NovelToon NovelToon
Takdir Cinta Nona Arrogant

Takdir Cinta Nona Arrogant

Status: sedang berlangsung
Genre:Nikahmuda / Cinta Seiring Waktu
Popularitas:7.8k
Nilai: 5
Nama Author: khitara

Namanya Esterlita Hanggara Suparapto, putri bungsu pengusaha transportasi terkenal Anthony Hanggara Suprapto dan Hagia Selvia Suprapto.
Ester adalah gadis cantik berusia 20 tahun, karena statusnya yang merupakan putri bungsu ia mendapatkan kasih sayang berlebih dari kedua orang tuanya dan kedua kakak perempuannya.

Namun ternyata perlakuan itu menjadikan Esterlita menjadi sosok nona muda dengan segudang sifat dan sikapnya yang menyebalkan. Estelerlita menjadi sosok yang sangat arrogant dan suka merendahkan orang lain.

Pergaulannya kian liar,

Keributan demi keributan seringkali ia ciptakan, Titik kesabaran tuan Anthony mencapai batas ketika ia bertemu dengan sang putri di loby hotel bersama seorang pria yang sangat tidak ia suka.

Tuan Anthony marah bukan main,

keputusan di buat,
Jika Ester tak ingin kehilangan haknya atas semua fasilitas dari sang ayah maka ia harus mau menikah dengan Yoga Setyawan.

Supir pribadi sang ayah,

brugh....
Ester pingsan....

apa yang akan terjadi.....

Karya ini diterbitkan atas izin NovelToon khitara, isi konten hanyalah pandangan pribadi pembuatnya, tidak mewakili NovelToon sendiri

bab 12 menuduh

Ester menatap Yoga dengan tatapan yang entah, diam diam ia menelisik penampilan Yoga yang menurutnya keren saat ini.

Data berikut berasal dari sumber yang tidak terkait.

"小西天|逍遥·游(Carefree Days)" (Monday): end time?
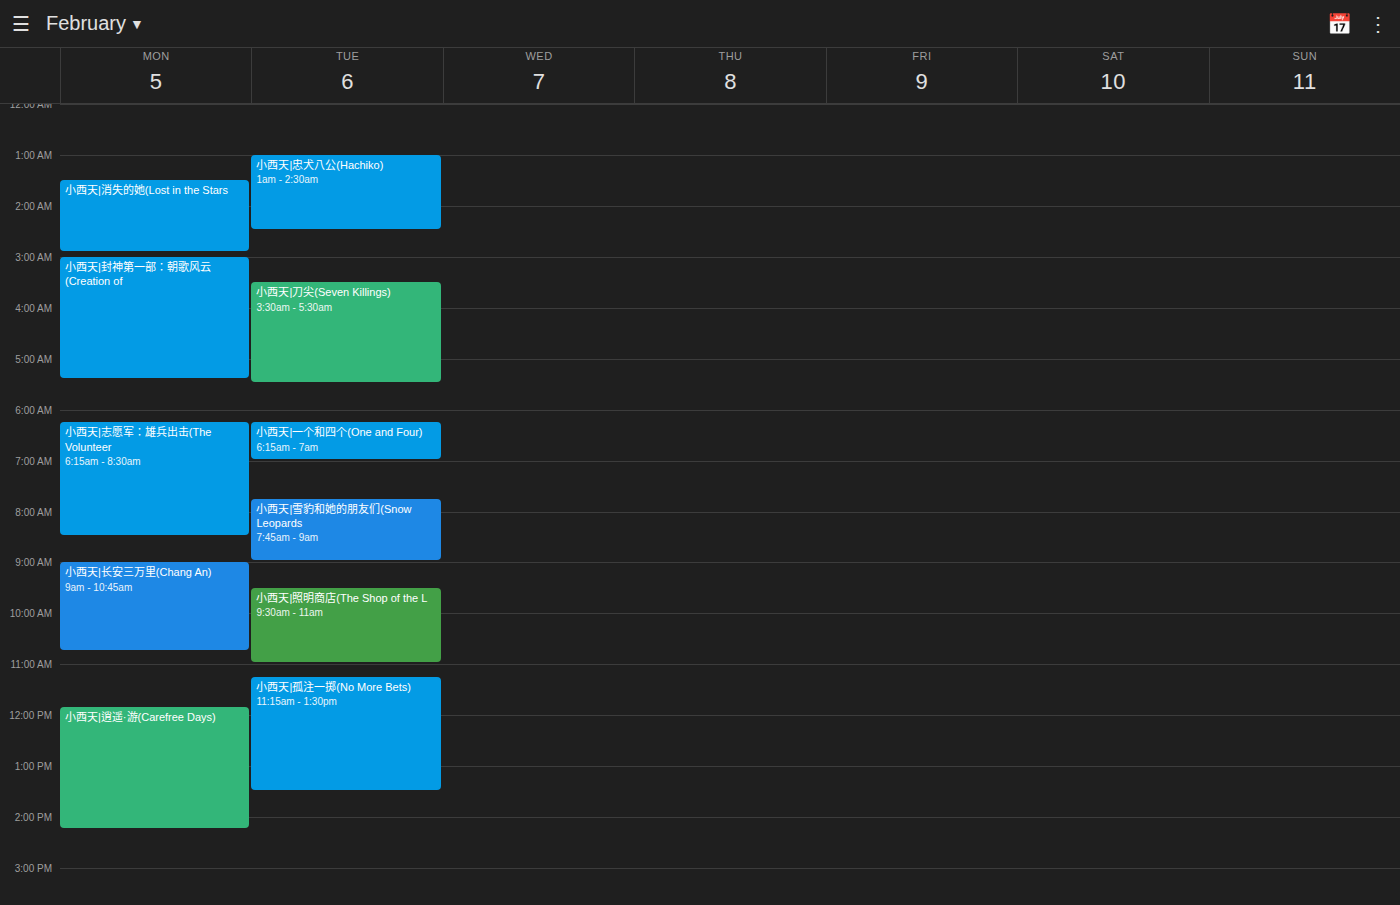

Bahkan tak kalah dengan gaya berpakaian Pietter saat ini.

Tadi ia tak sempat menelisik penampilan pemuda itu saat melihatnya di depan pintu gerbang.

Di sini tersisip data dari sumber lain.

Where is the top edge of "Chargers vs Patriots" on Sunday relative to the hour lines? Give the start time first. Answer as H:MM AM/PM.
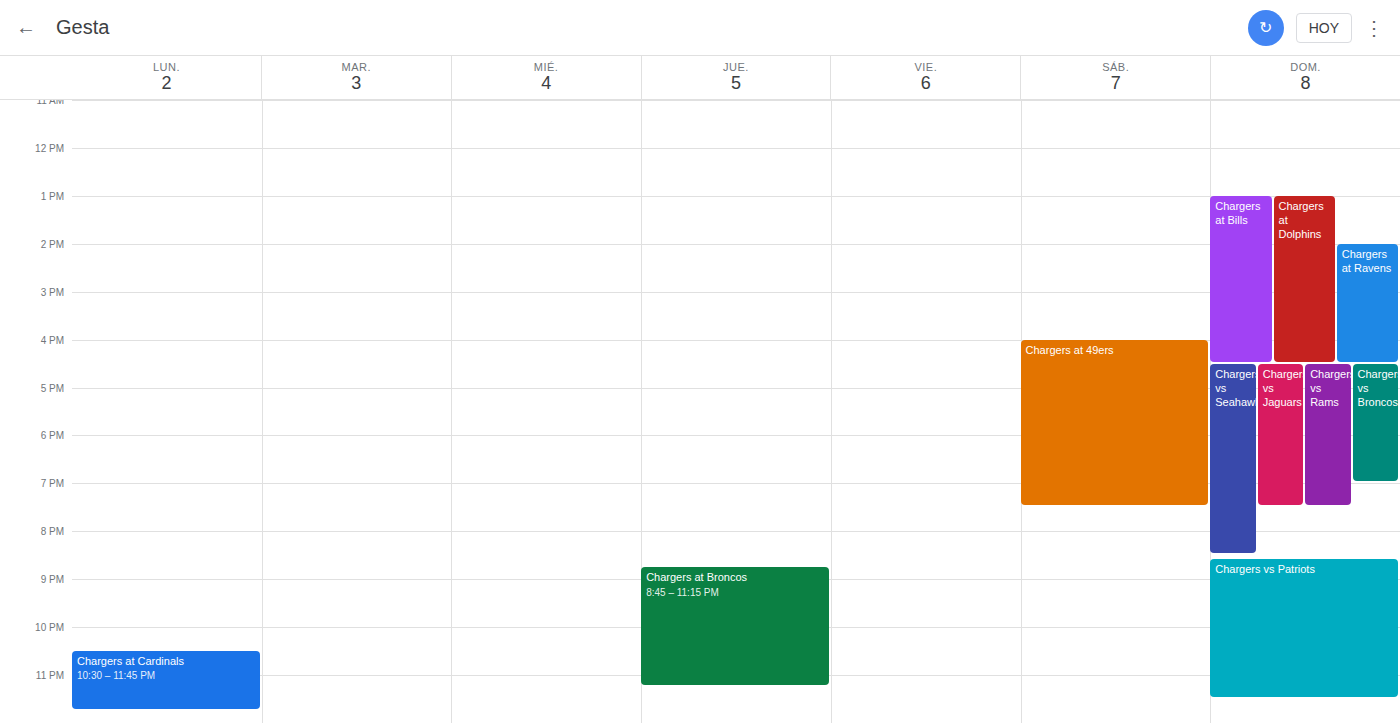
8:35 PM -- neither: 35 minutes below the 8 PM line and 25 minutes above the 9 PM line.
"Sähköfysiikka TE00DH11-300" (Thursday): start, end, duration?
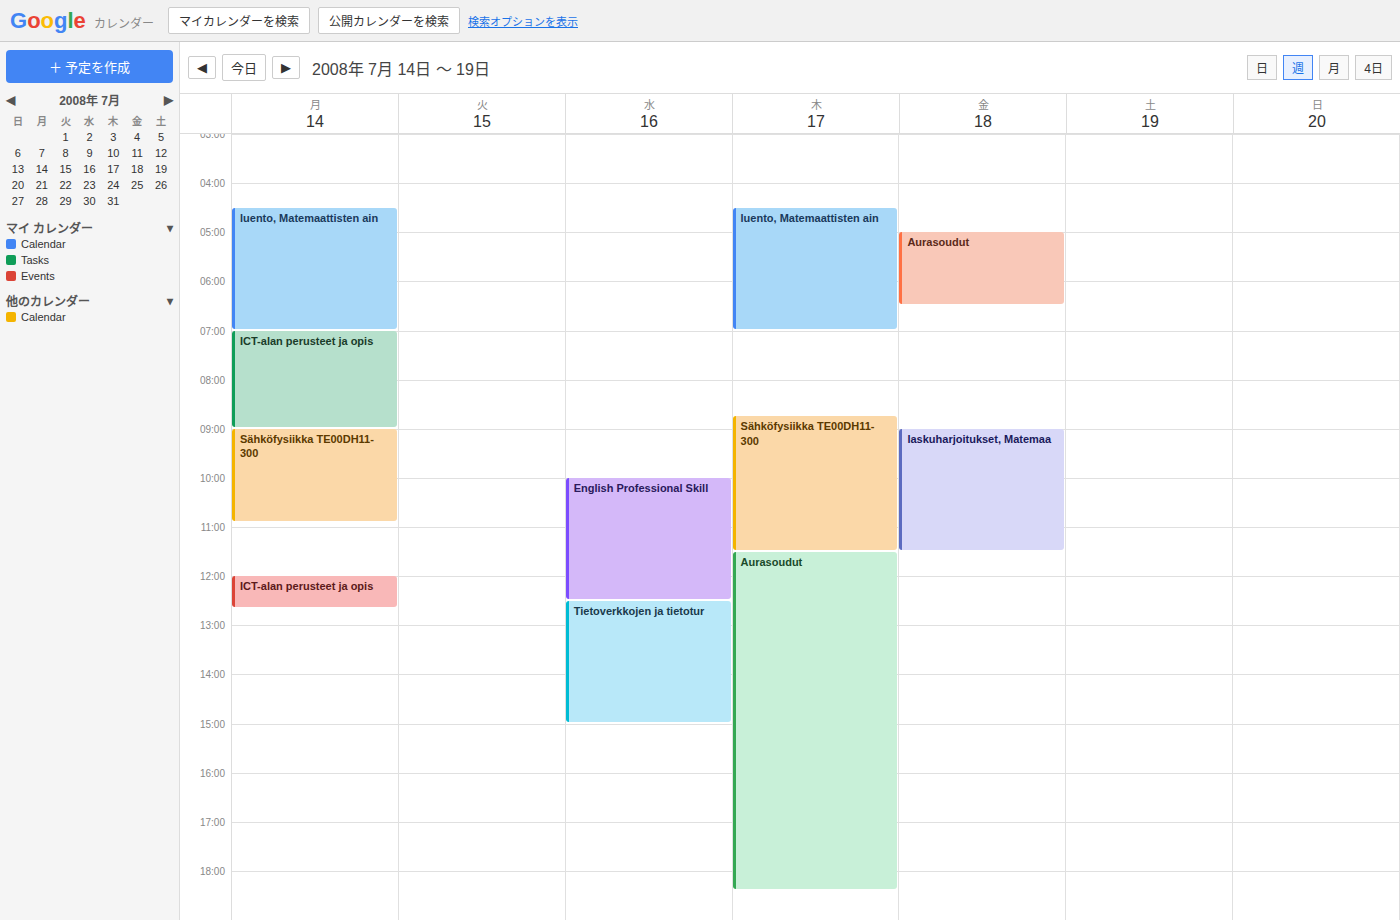
8:45 AM to 11:30 AM, 2 hours 45 minutes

Tapi Ester segera melempar pandangannya ke tempat lain.

( ngapain dia di sini ?!

kayak yang dia punya uang aja ) omel Ester di dalam hati.

Tapi tiba tiba ia keinget sesuatu dan sukses membuatnya kembali menoleh menatap kepada Yoga yang saat ini sudah menemukan tempat duduk.

Kali ini tatapan Ester begitu tajam dan sarat intimidasi.

( jangan jangan dia...

tapi apa dia tahu siapa Pietter ?!

awas saja kalau dia sampai ngadu sama papa ) Ester masih mengoceh di dalam hati.

" yang....

kenapa sih ?! Lihat apasih ?! " panggil Pietter

" bukan apa apa....

cuma lihat lalat jelek...." jawab Ester ketus dan kembali beralih menatap Pietter.

Sementara Yoga,

Setelah berpandangan sedikit lama karena sama sama terkejutnya.

Kini Yoga telah duduk di tempat yang cukup jauh dari Ester.

Tapi dari tempatnya duduk saat ini ia bisa melihat Ester dengan jelas.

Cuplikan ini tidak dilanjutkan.